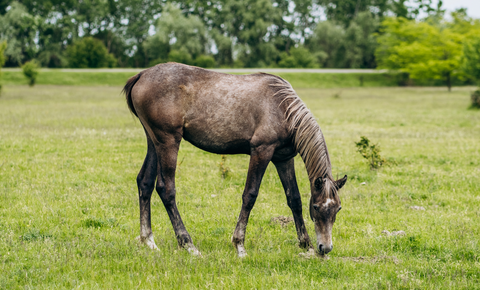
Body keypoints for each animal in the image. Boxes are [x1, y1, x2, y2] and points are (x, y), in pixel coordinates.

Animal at [122, 62, 346, 258]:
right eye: (316, 207)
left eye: (338, 208)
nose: (325, 247)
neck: (282, 109)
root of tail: (142, 75)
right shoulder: (261, 152)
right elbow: (250, 195)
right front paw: (239, 245)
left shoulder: (283, 159)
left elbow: (294, 199)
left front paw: (305, 244)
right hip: (168, 141)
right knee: (166, 189)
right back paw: (188, 244)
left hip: (154, 142)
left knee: (145, 182)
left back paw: (149, 241)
-- -- --
With the pictures omitted, print each line of the data above precisely as given.

Result of the exercise –
Body keypoints for each animal in the image. Boxes are [x1, y1, x2, y2] and points are (x, y), in pixel coordinates.

Animal at [122, 62, 346, 258]:
right eye: (316, 207)
left eye: (338, 208)
nose: (325, 247)
neck: (282, 109)
root of tail: (142, 75)
right shoulder: (261, 152)
right elbow: (250, 195)
right front paw: (239, 245)
left shoulder: (283, 159)
left elbow: (294, 199)
left front paw: (305, 244)
right hip: (168, 141)
right knee: (166, 189)
right back paw: (188, 244)
left hip: (154, 142)
left knee: (145, 182)
left back paw: (149, 241)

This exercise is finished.